Task to carry out: Comb through the entries for "Adenocarcinoma" and pull out each line that holds it.

Material for this task:
######
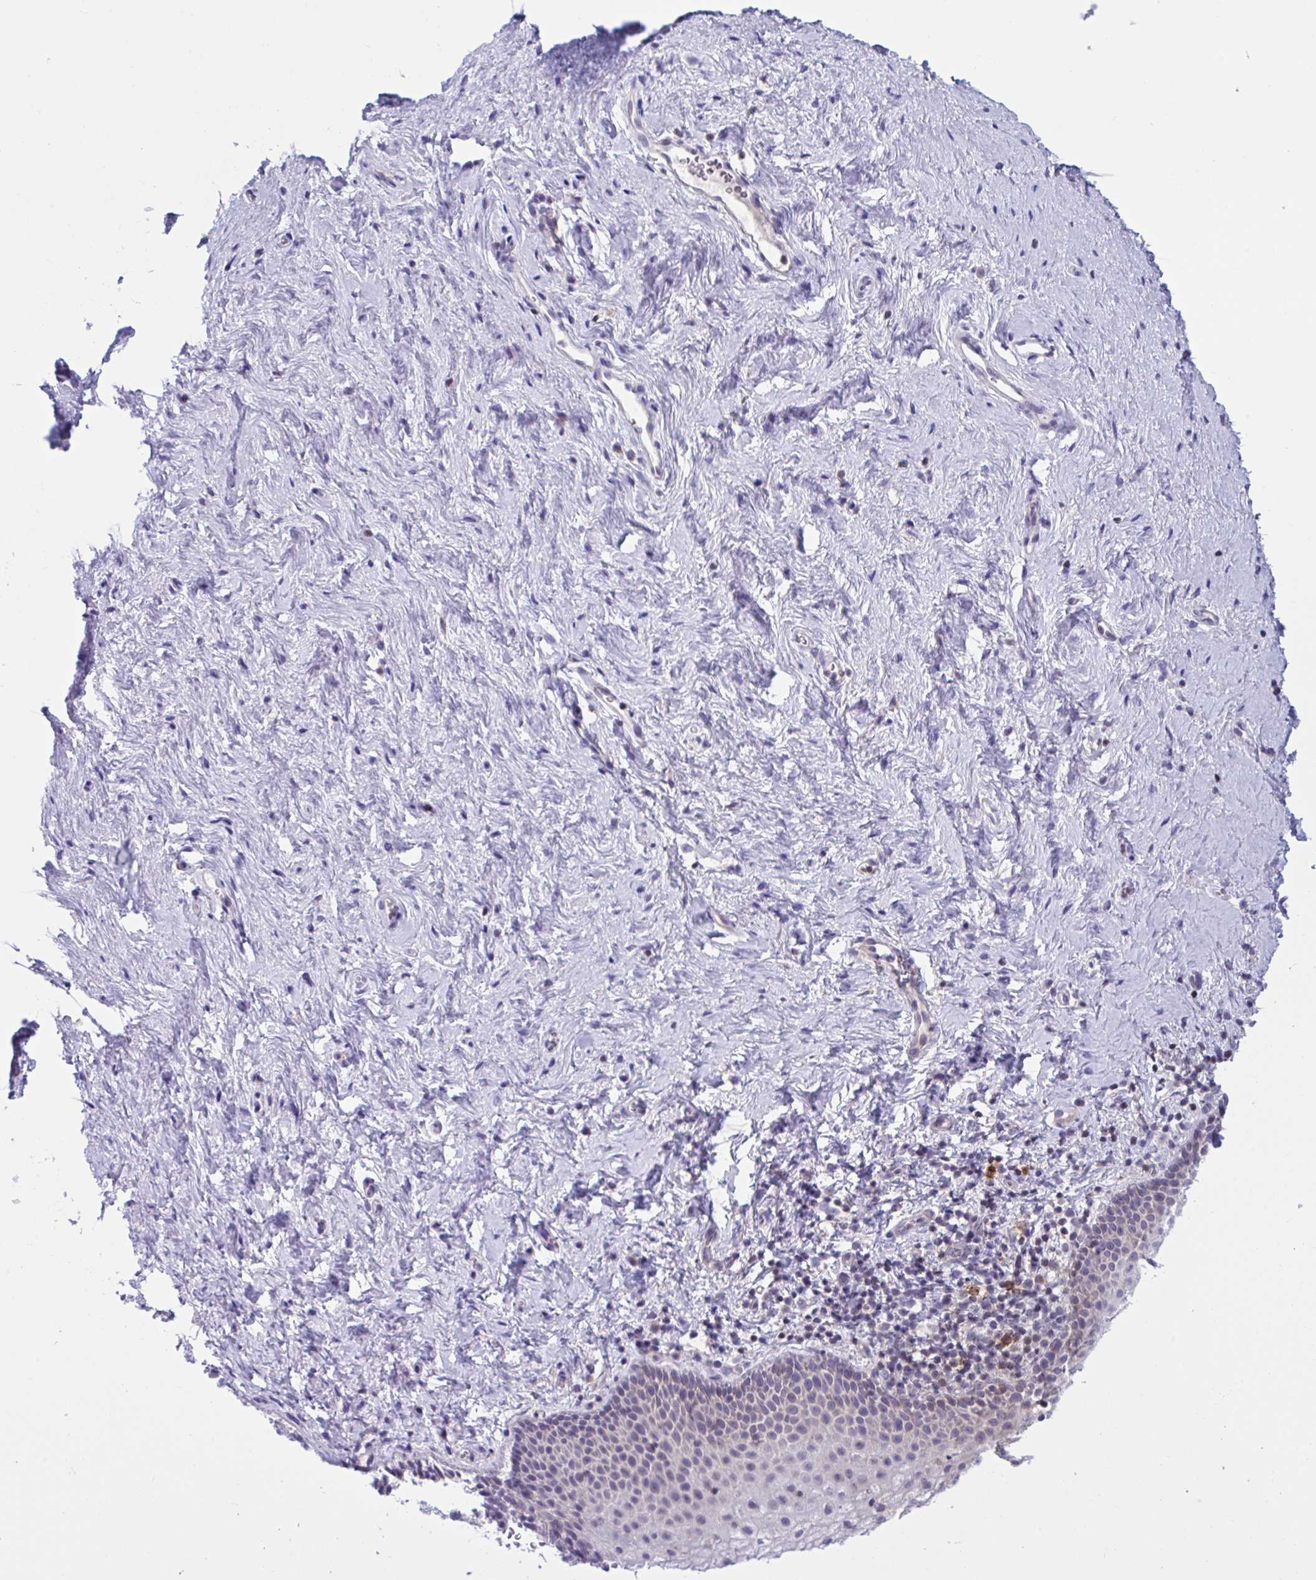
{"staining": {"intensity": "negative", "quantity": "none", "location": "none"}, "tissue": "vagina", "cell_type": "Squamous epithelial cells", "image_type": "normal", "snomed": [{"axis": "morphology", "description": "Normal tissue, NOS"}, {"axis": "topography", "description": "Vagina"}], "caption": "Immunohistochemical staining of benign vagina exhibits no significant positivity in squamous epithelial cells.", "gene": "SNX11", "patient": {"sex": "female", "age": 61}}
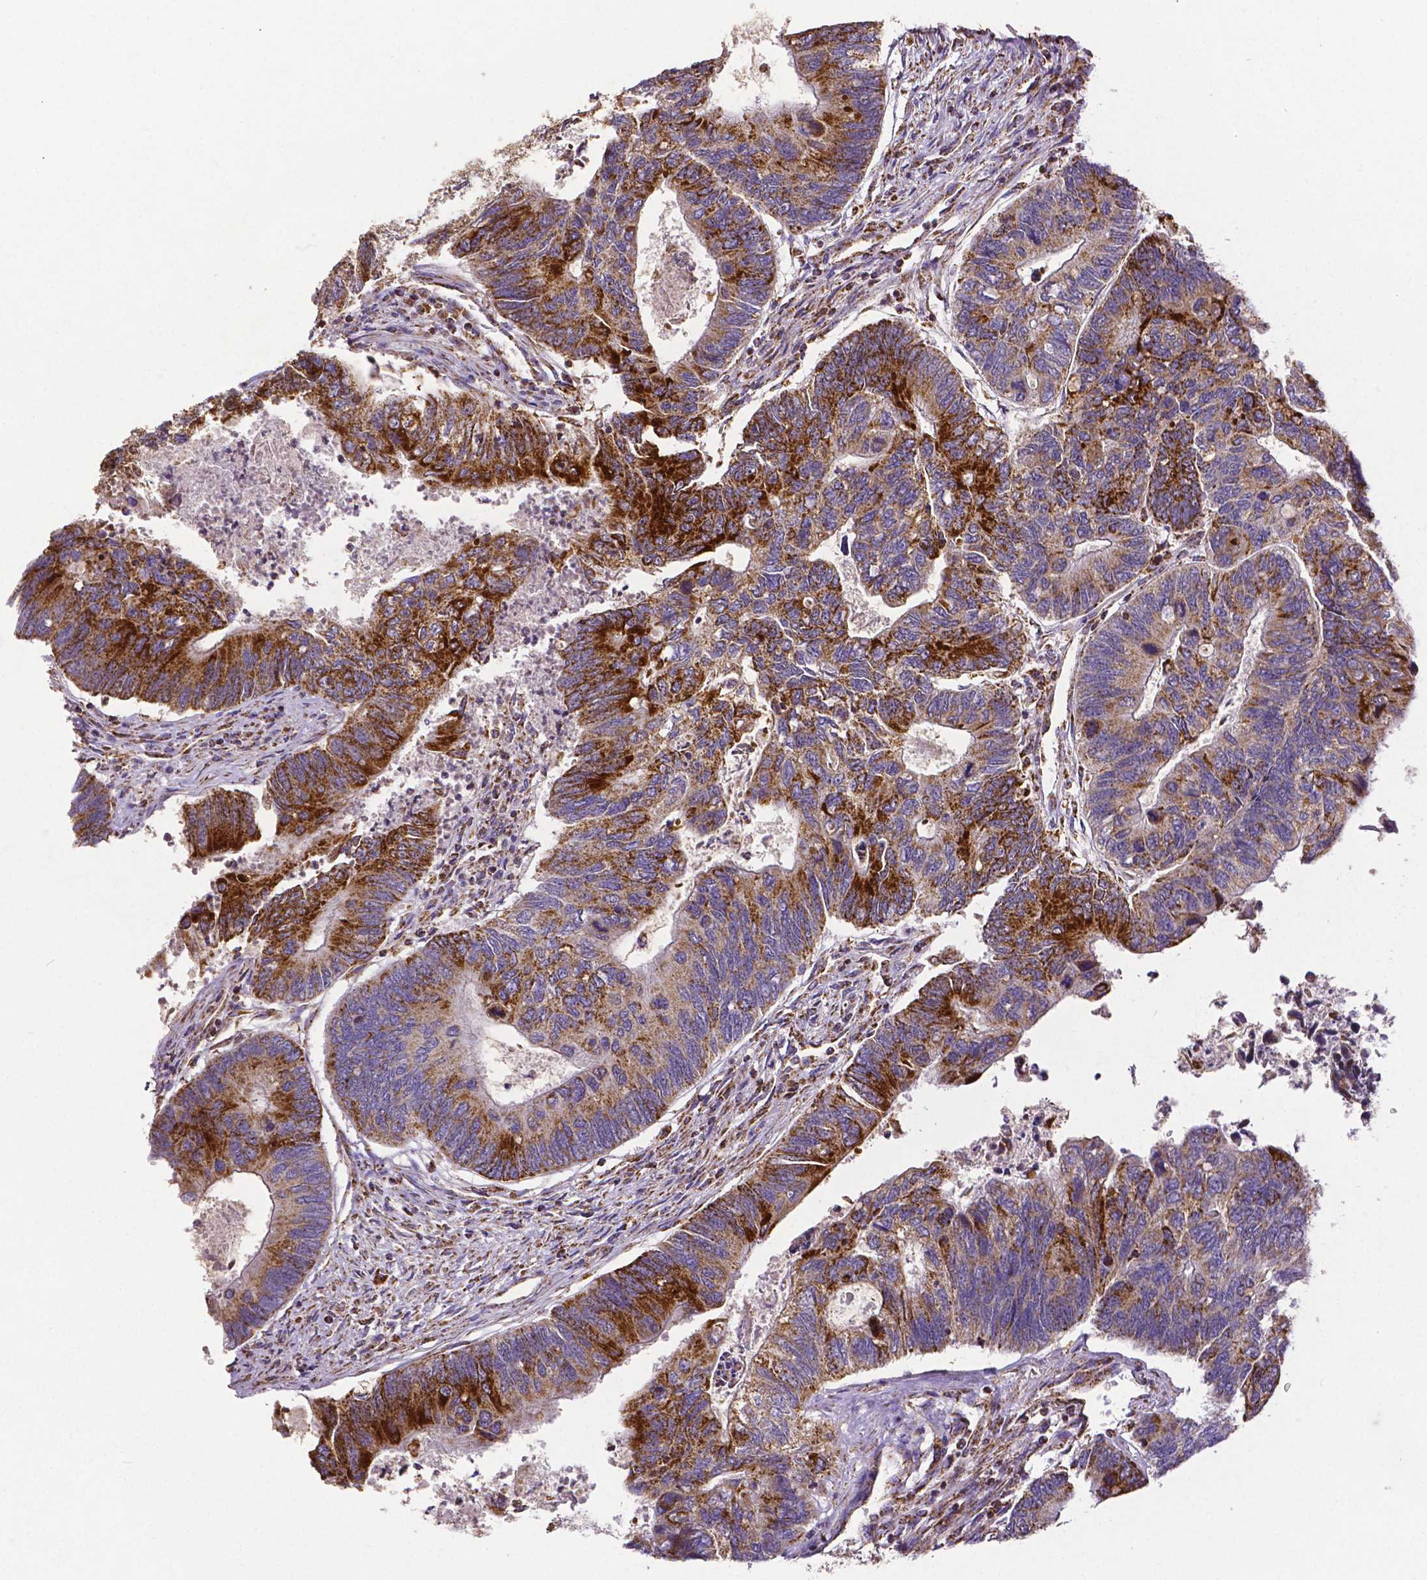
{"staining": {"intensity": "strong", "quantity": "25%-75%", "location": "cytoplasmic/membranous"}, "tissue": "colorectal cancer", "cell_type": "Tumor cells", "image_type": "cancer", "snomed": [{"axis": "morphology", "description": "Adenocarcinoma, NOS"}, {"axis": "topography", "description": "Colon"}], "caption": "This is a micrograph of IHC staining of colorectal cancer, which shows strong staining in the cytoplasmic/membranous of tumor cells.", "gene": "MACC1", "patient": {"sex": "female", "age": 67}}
######
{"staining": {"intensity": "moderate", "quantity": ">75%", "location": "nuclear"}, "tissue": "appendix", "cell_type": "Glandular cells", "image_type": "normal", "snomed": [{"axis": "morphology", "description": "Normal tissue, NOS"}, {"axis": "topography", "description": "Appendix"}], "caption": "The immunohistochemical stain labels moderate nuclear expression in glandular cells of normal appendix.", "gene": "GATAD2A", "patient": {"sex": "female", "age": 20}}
######
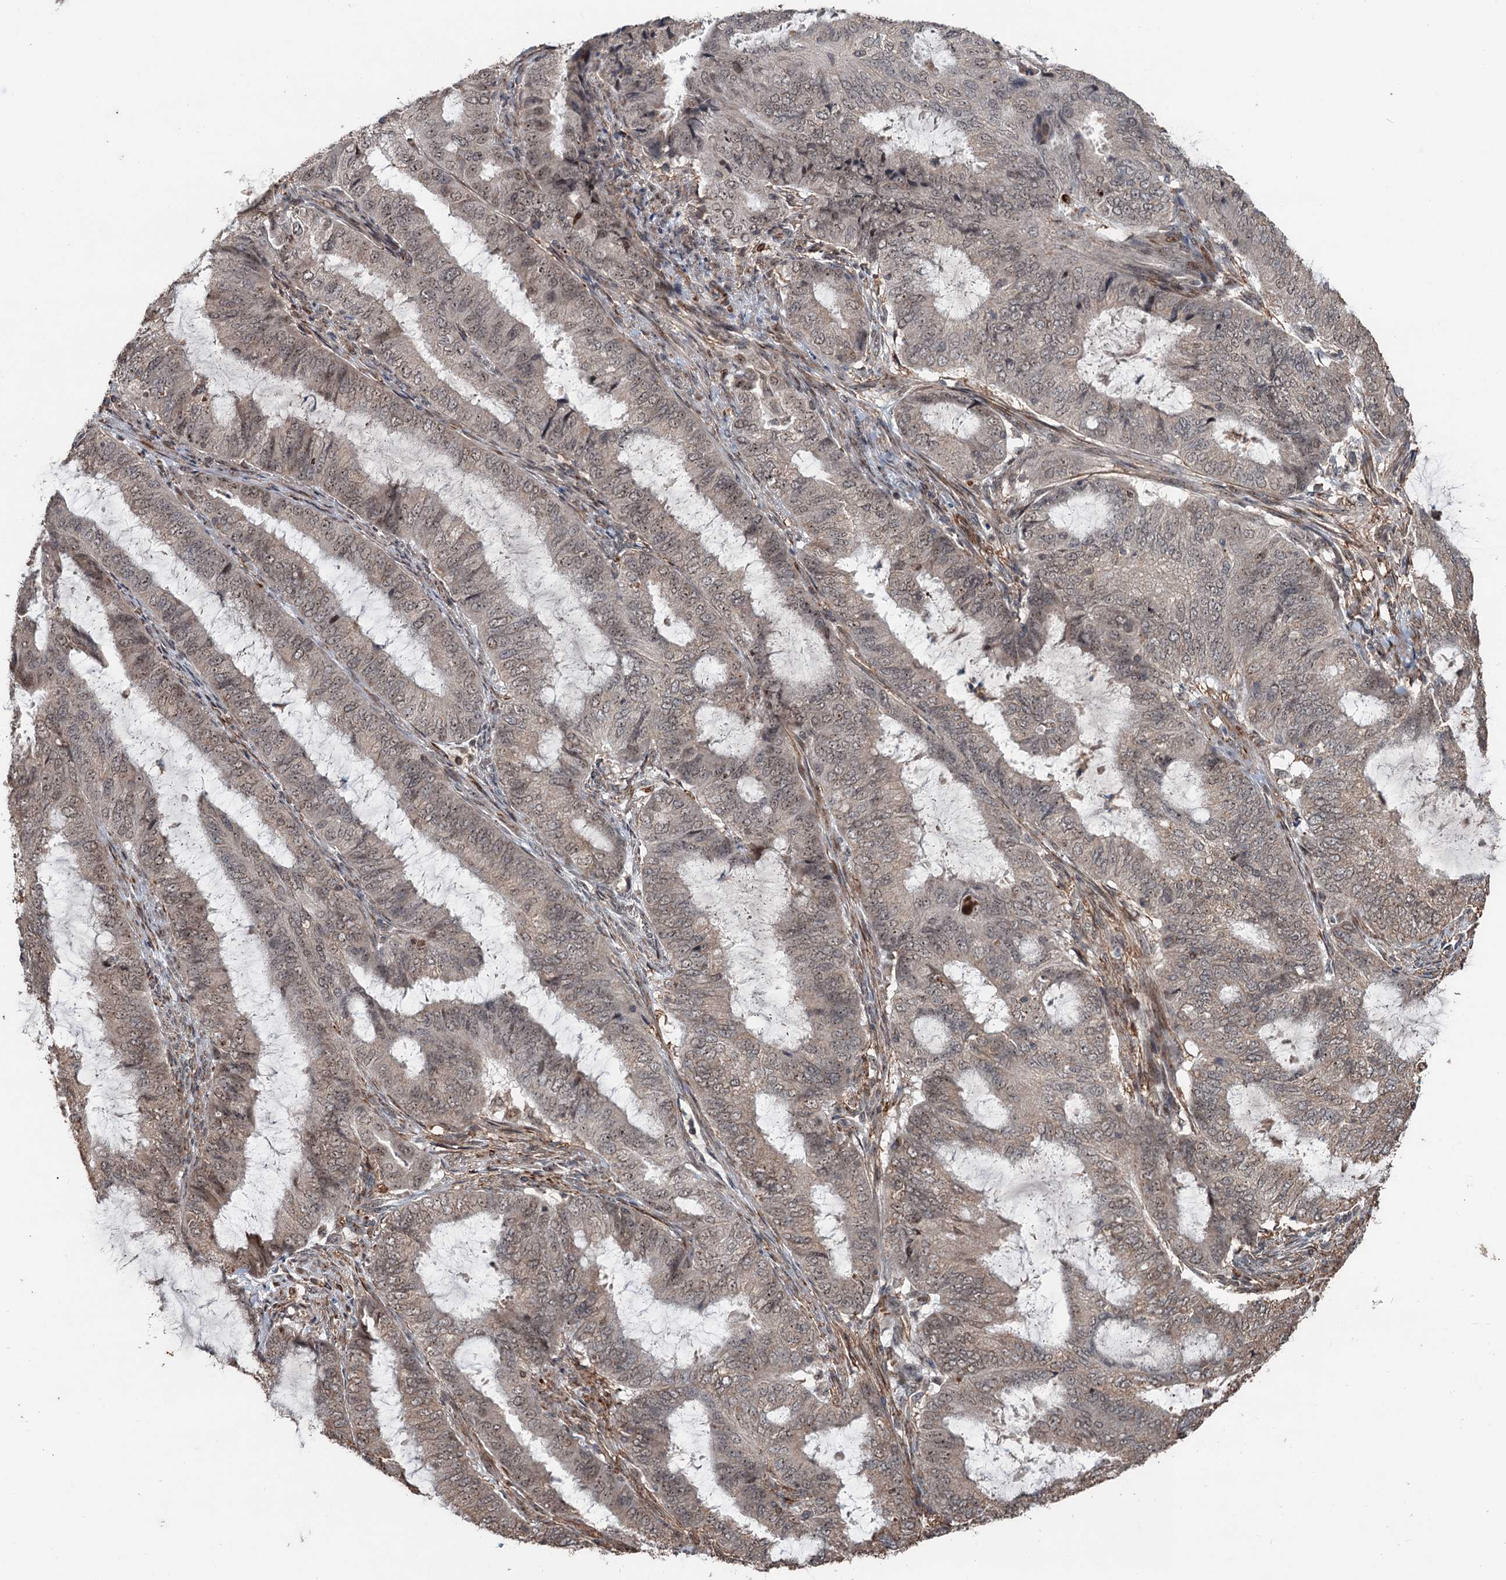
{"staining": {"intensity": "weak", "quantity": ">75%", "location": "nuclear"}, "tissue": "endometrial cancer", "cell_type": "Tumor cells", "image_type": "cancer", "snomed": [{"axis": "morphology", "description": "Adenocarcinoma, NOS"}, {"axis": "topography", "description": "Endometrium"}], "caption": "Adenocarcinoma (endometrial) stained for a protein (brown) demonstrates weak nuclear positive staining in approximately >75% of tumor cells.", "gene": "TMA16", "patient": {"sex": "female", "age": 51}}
######
Answer to this exercise:
{"staining": {"intensity": "strong", "quantity": "25%-75%", "location": "cytoplasmic/membranous"}, "tissue": "colorectal cancer", "cell_type": "Tumor cells", "image_type": "cancer", "snomed": [{"axis": "morphology", "description": "Adenocarcinoma, NOS"}, {"axis": "topography", "description": "Colon"}], "caption": "This is a micrograph of IHC staining of colorectal cancer, which shows strong staining in the cytoplasmic/membranous of tumor cells.", "gene": "MACC1", "patient": {"sex": "female", "age": 67}}
{"staining": {"intensity": "weak", "quantity": ">75%", "location": "nuclear"}, "tissue": "endometrial cancer", "cell_type": "Tumor cells", "image_type": "cancer", "snomed": [{"axis": "morphology", "description": "Adenocarcinoma, NOS"}, {"axis": "topography", "description": "Endometrium"}], "caption": "Adenocarcinoma (endometrial) stained for a protein (brown) demonstrates weak nuclear positive staining in approximately >75% of tumor cells.", "gene": "TMA16", "patient": {"sex": "female", "age": 51}}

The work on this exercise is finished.